November 28, 2017 D program in Windows Task Scheduler. | ||||
---|---|---|---|---|
| ||||
Hi All, I have small D program which run's perfectly when i run it manually, but when I schedule the same via windows task scheduler and choose the option "Run whether user is logged on or not" the program does not execute, the task scheduler job log return code 4294967295(Invalid argument). SO request you help on this. Execution Steps test.exe <option> Option: run , dryrun ,help Example Execution : test.exe dryrun Program: import std.stdio; import std.getopt; import std.path; import core.stdc.stdlib: exit; void Test1(string Step) { writeln("This is Test1 :", Step); } void Test2() { writeln("This is Test2"); } void Test3() { writeln("This is Help"); } void main (string[] args) { if (args.length <= 1 || args.length > 2 ) { writeln("No Arguments Provided"); exit(-1); } string op = args[1]; try { getopt(args, std.getopt.config.caseInsensitive, std.getopt.config.stopOnFirstNonOption); switch (op) { case "dryrun" , "run" : auto Step = op; Test1(Step); Test2; break; case "help" : Test3; break; default : writefln("Unknown operation"); } } catch (Exception exc) { writefln("Error processing command line arguments: %s", exc.msg);} } From, Vino.B |
November 28, 2017 Re: D program in Windows Task Scheduler. | ||||
---|---|---|---|---|
| ||||
Posted in reply to Vino | On Tue, 28 Nov 2017 09:44:39 +0000, Vino wrote:
> Hi All,
>
> I have small D program which run's perfectly when i run it
> manually, but when I schedule the same via windows task scheduler and
> choose the option "Run whether user is logged on or not" the program
> does not execute, the task scheduler job log return code
> 4294967295(Invalid argument). SO request you help on this.

> DATASET

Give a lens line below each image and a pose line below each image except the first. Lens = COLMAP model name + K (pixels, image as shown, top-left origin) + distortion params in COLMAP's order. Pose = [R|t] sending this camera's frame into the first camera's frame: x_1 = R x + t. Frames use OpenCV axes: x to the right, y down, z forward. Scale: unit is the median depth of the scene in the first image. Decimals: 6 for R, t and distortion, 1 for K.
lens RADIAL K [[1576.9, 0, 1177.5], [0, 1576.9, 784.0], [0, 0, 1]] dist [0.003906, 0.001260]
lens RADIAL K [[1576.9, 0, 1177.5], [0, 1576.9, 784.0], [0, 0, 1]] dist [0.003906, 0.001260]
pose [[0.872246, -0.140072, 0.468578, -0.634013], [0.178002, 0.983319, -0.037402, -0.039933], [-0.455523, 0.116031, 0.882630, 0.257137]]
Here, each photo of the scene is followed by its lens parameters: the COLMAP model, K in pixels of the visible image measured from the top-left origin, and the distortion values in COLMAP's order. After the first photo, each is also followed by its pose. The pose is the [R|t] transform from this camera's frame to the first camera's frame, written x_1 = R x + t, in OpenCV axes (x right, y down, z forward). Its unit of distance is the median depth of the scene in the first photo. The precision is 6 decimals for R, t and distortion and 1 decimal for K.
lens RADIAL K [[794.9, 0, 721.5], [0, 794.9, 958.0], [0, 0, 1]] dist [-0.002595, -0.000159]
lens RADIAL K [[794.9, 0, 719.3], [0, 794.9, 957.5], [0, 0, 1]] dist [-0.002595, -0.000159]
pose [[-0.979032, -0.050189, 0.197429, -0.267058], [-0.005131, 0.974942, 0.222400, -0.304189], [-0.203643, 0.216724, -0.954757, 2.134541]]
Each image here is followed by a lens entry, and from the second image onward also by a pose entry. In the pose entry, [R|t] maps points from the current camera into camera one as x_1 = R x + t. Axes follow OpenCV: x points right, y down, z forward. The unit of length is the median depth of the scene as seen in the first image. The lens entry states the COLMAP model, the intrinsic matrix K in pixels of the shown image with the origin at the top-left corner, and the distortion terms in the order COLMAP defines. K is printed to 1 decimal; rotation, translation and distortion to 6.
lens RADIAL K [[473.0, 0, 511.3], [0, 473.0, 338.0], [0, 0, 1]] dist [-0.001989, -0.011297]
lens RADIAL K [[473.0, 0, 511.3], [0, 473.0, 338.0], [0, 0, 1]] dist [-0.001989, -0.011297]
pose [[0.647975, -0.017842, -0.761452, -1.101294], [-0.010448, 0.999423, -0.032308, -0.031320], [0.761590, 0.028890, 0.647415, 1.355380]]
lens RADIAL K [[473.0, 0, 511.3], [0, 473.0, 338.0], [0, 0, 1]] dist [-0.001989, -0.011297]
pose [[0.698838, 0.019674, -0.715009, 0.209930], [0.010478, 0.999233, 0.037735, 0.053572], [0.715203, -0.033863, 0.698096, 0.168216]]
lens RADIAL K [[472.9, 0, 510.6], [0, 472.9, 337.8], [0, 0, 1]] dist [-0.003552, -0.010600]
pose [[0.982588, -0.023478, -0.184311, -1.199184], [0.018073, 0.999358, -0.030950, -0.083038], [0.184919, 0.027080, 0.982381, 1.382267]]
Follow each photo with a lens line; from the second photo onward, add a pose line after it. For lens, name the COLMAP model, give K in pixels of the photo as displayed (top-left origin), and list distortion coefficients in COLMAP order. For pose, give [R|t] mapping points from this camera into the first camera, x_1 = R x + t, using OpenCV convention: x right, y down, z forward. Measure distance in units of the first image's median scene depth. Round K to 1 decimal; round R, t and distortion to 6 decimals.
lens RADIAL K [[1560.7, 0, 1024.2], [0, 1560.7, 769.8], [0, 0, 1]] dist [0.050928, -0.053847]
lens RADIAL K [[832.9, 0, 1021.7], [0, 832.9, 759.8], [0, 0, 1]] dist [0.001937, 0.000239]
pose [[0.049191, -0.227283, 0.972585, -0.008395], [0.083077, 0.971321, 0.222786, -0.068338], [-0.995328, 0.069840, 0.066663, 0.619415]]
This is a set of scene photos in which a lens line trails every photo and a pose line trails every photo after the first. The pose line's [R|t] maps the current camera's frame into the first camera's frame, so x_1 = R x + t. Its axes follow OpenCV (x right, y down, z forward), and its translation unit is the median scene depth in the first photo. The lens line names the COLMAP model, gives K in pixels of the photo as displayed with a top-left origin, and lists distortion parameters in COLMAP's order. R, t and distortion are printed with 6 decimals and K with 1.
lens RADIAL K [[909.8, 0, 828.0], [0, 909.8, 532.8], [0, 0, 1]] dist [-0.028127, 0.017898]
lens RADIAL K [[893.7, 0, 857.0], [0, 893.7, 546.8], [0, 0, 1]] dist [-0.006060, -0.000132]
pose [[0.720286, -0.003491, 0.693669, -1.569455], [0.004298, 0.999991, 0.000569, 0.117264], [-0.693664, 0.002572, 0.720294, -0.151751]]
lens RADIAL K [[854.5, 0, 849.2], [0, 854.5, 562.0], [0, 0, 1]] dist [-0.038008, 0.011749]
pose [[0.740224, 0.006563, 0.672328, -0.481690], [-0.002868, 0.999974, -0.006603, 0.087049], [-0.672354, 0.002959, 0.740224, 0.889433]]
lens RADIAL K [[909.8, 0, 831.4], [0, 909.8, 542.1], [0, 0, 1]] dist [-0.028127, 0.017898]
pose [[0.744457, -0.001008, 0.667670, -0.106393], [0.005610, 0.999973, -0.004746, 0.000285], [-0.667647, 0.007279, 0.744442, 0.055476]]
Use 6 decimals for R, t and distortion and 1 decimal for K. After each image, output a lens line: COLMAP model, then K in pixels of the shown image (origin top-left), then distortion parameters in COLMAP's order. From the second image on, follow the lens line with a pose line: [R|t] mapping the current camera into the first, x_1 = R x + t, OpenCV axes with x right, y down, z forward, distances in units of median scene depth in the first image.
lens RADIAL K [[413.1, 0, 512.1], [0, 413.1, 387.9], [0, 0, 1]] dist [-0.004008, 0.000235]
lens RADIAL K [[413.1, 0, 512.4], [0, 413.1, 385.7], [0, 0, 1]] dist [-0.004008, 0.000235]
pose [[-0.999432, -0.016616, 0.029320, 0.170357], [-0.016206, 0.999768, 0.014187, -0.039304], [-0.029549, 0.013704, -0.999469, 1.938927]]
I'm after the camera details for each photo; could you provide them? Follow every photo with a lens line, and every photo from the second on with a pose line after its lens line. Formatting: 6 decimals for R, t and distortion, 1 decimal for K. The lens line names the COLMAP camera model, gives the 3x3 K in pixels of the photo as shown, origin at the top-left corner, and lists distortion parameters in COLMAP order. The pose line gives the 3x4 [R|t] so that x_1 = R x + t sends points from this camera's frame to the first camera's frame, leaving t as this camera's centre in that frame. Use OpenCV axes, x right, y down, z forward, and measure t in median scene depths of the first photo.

> ASSIGNMENT
In the forum thread about the D program, what return code does the task scheduler job log show? The entries have nothing to do with the forum thread.

> RESPONSE
4294967295 (Invalid argument)